« Désescalade ». Le mot est de Sophie Primas, la porte-parole du gouvernement. Prononcé ce vendredi 23 mai, il faut souhaiter qu’il soit entendu. Car il ne renvoie pas à une simple crise, mais à la relation diplomatique entre la France et Israël. Et celle-ci s’est passablement détériorée en raison du durcissement de l’offensive israélienne dans la bande de Gaza. Cette semaine, Paris mais aussi Londres et Ottawa ont, à juste titre, dénoncé ces « actions scandaleuses ». En réponse, et dans un sinistre mélange des genres, l’État hébreu les accuse désormais d’encourager « les meurtriers de masse du Hamas » à combattre sans fin, appuyant sa colère sur l’assassinat, mercredi à Washington, de deux employés de son ambassade.
Pourtant, les faits sont là.

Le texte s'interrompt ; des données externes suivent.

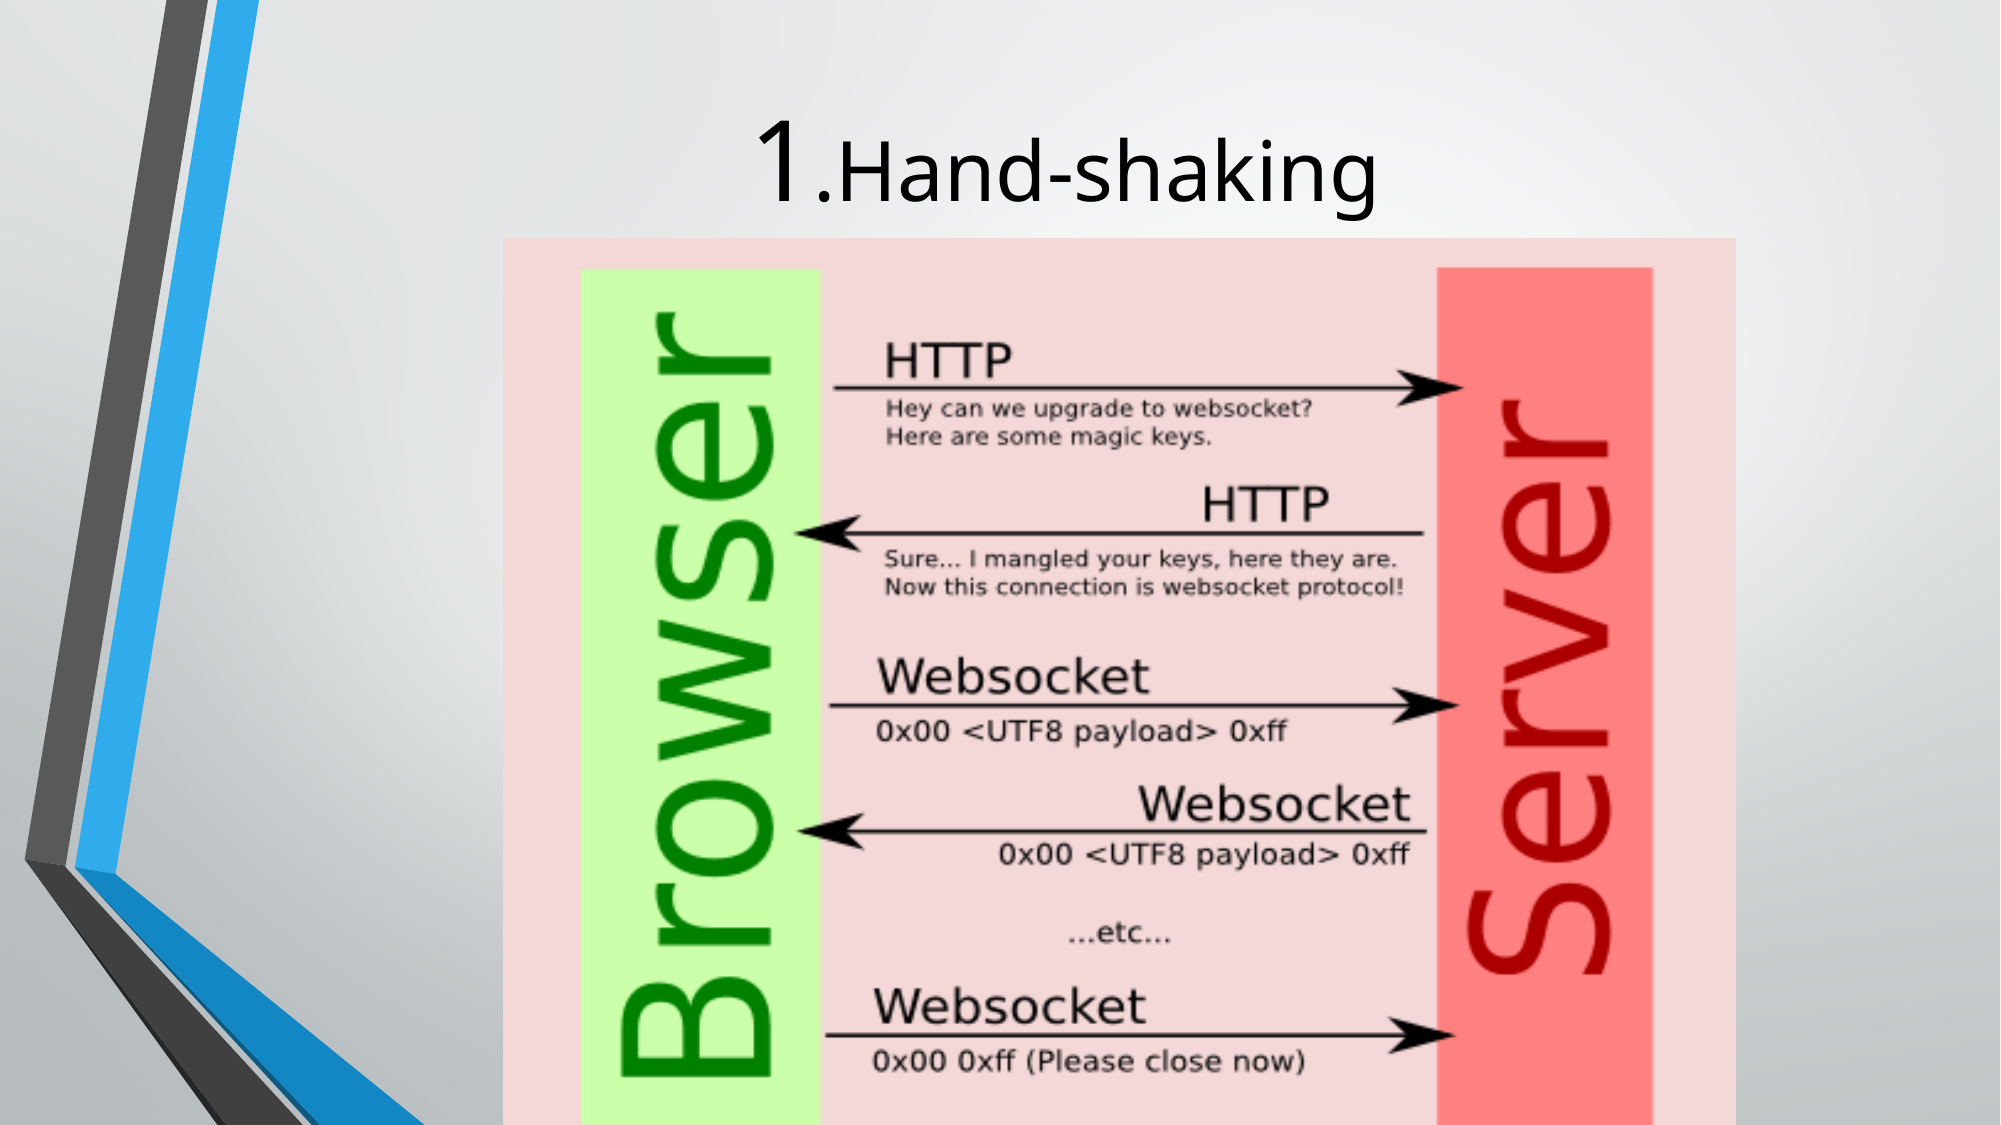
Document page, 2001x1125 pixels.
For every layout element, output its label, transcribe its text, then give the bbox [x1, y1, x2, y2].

title 1.Hand-shaking [243, 12, 1887, 300]
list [502, 237, 1736, 1125]
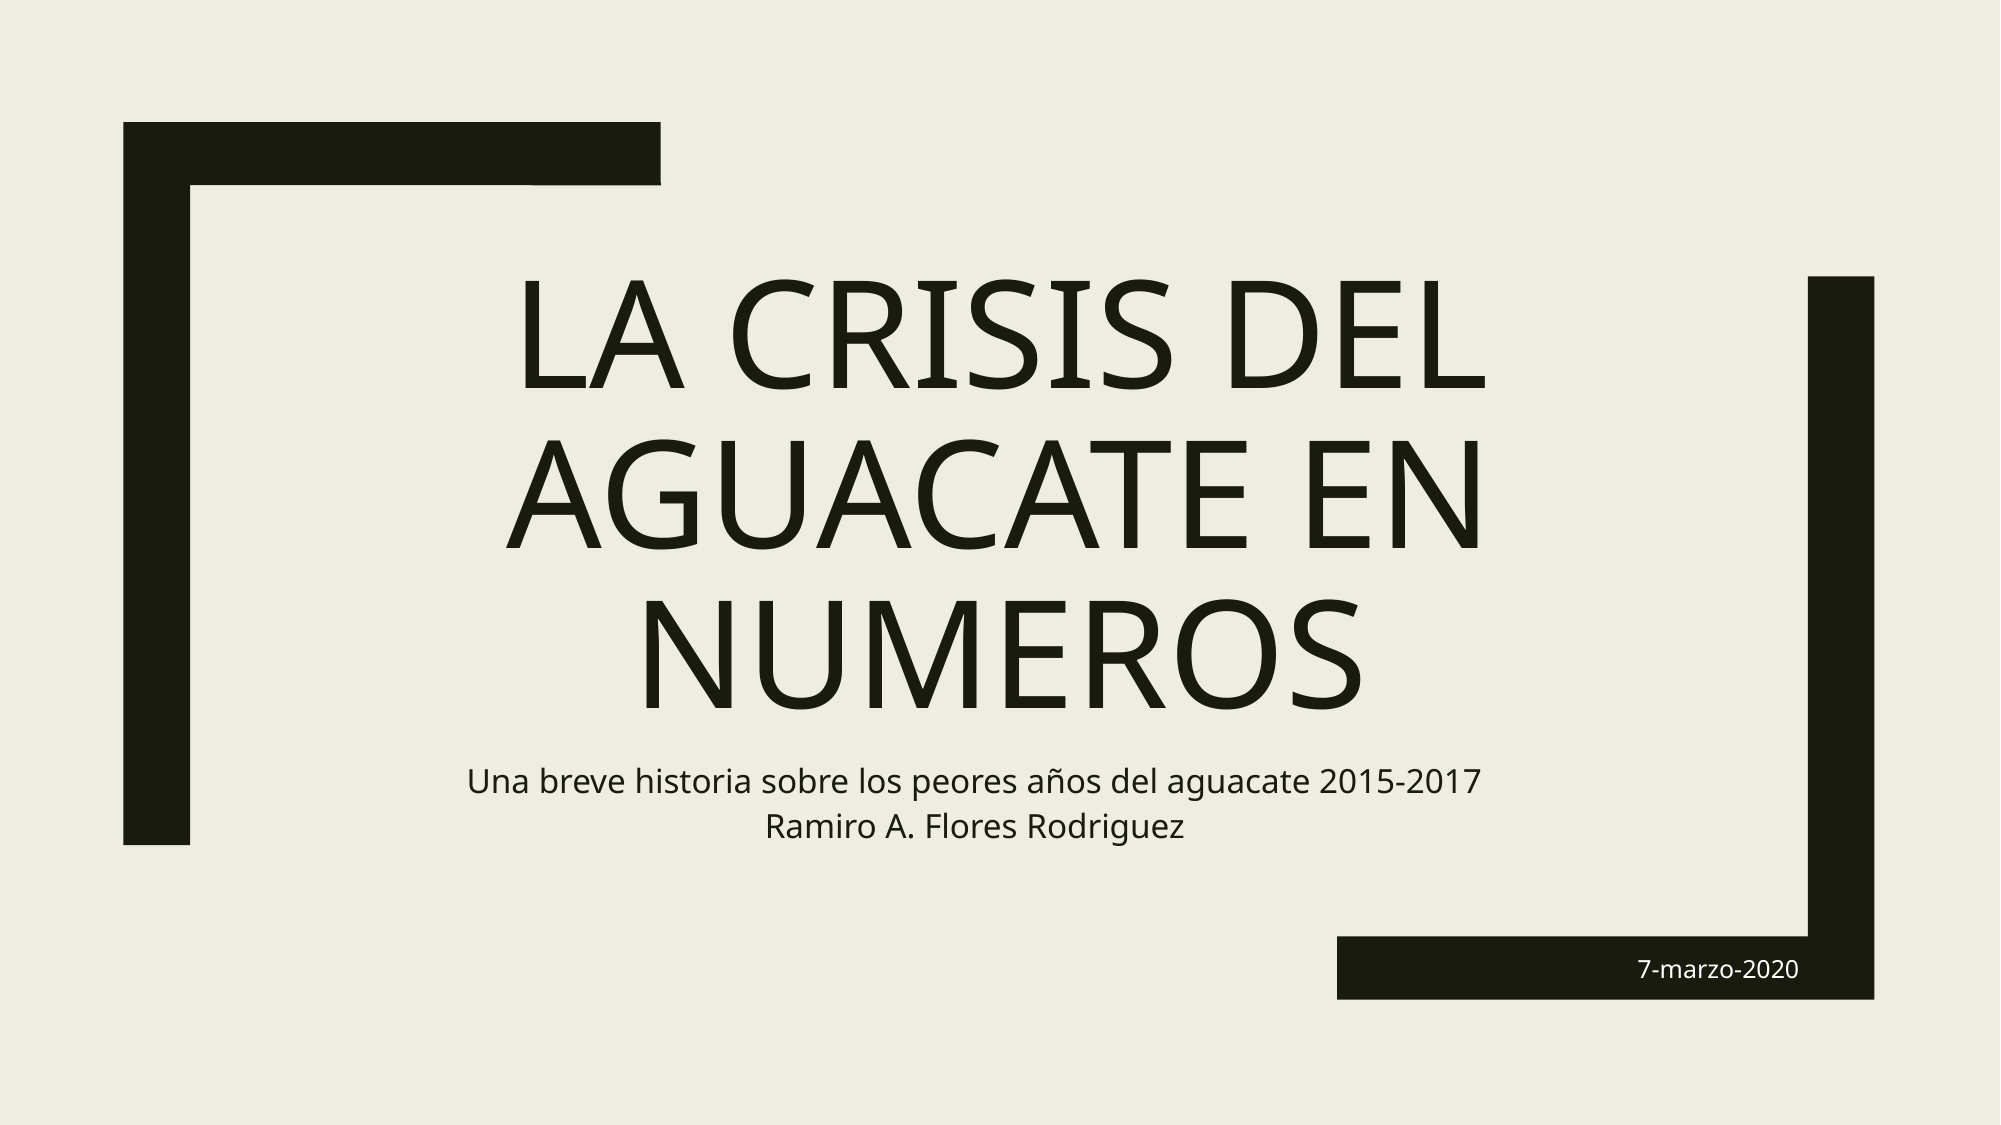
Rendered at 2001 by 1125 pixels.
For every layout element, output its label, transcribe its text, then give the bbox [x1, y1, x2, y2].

subtitle Una breve historia sobre los peores años del aguacate 2015-2017 Ramiro A. Flores Rodriguez [296, 748, 1654, 889]
title La crisis del AGUACATE EN NUMEROS [314, 404, 1686, 749]
text_box 7-marzo-2020 [1583, 942, 1853, 1007]
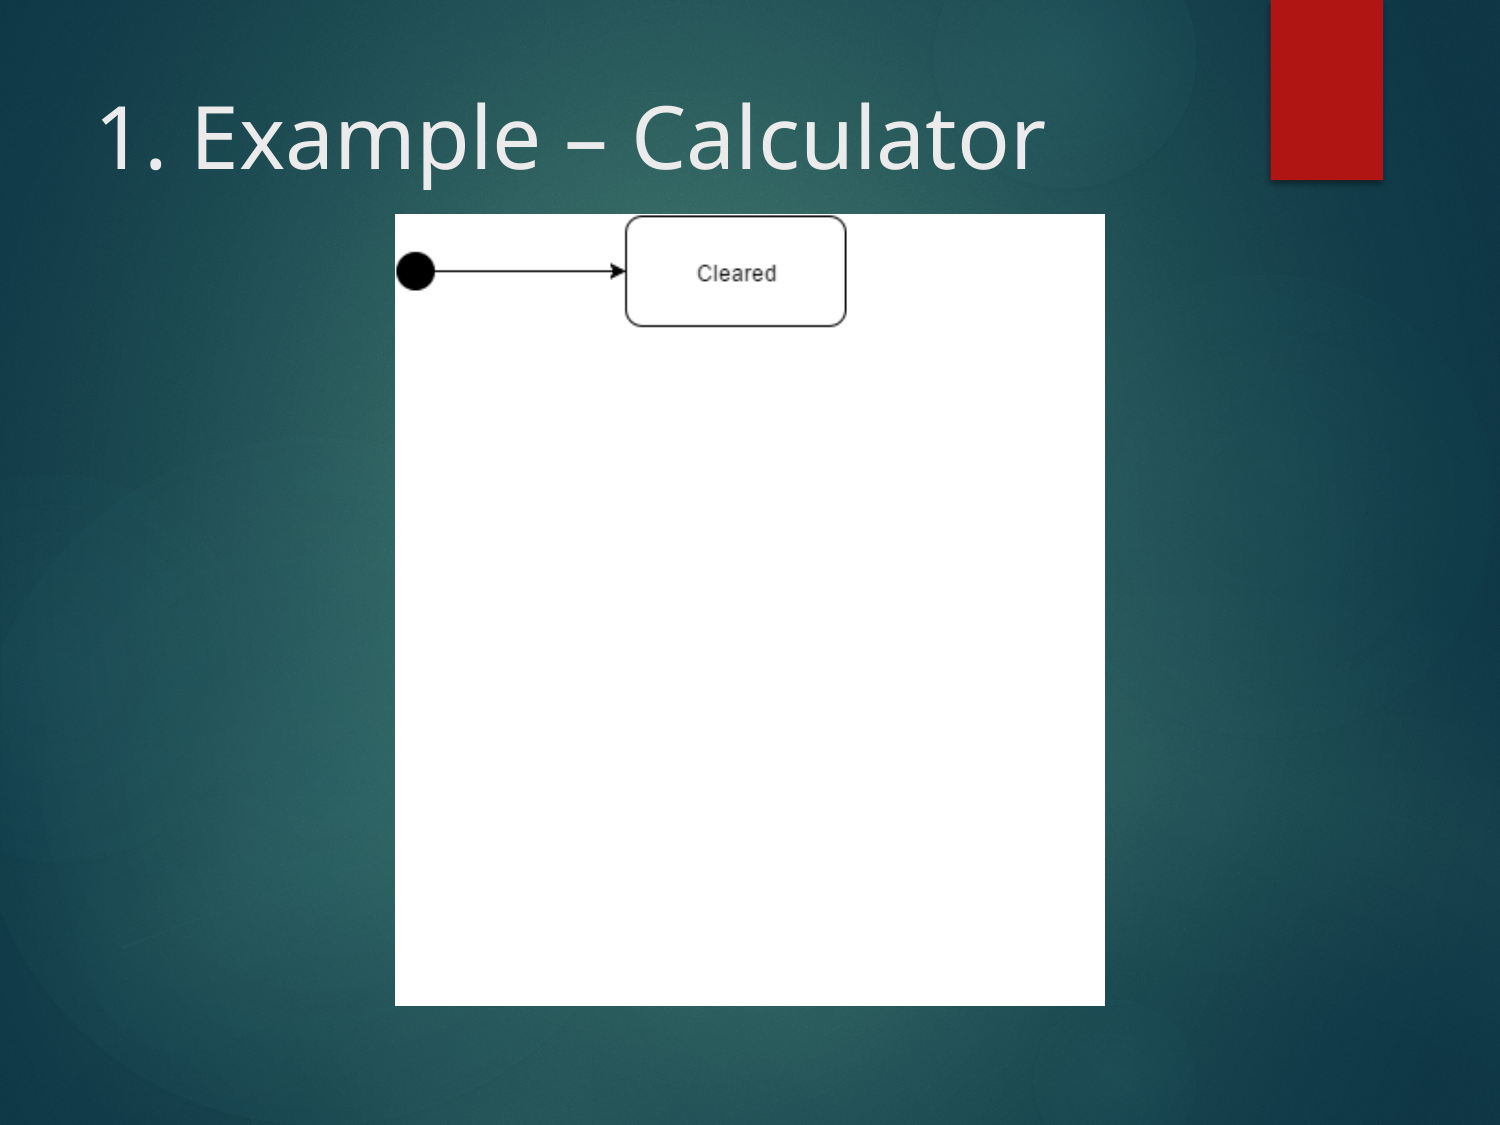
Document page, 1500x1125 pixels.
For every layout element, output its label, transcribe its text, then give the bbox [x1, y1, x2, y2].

picture [395, 214, 1105, 1006]
title 1. Example – Calculator [79, 74, 1237, 215]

Déclenchée dans la foulée des attentats ignobles du 7 octobre 2023 perpétrés par les terroristes du Hamas, la riposte israélienne a pris un caractère impitoyable, sous l’impulsion d’un Benjamin Netanyahou cerné par les affaires. Après dix-huit mois d’une guerre sans merci, la bande de Gaza n’est plus qu’un tapis de ruine sans qu’aucune perspective ne se dessine, si ce n’est celle dont rêve l’extrême droite messianique israélienne : voir les Gazaouis quitter l’enclave définitivement pour lui laisser le champ libre.
Plus qu’une désescalade, c’est surtout un retour à la raison qui s’impose
Or, ce dessein ne peut être écarté. Benjamin Netanyahou a été formel : cette opération militaire, baptisée « les chariots de Gédéon », vise à contrôler l’ensemble des territoires de la bande de Gaza pour une durée indéterminée. Ce scénario pourrait donc être le préalable à la mise en place d’un autre plan : celui de Donald Trump, qui projette de déplacer la population vers les pays arabes voisins pour faire naître une « nouvelle Riviera ».
Si tel est le cas, le combat contre le terrorisme islamiste glissera alors de la nécessité au prétexte dans le seul but de forcer une population à l’exil. Et ce, pour mieux enterrer, sous les bombes, la création d’un État palestinien. Oui, le traumatisme du 7-Octobre ne s’effacera pas. Depuis la Shoah, Israël n’avait pas connu un tel pogrom. Mais que se passe-t-il à Gaza aujourd’hui ? Comment justifier le blocage de toute aide humanitaire depuis près de trois mois ? Ce ne sont pas les quelques camions de nourriture entrés au compte-goutte ces derniers jours qui permettront d’enrayer la famine généralisée qui ronge désormais la population.
Face à cette crise humanitaire sans précédent, il est urgent que la communauté internationale se mobilise pour un cessez-le-feu. Plus qu’une désescalade, c’est surtout un retour à la raison qui s’impose.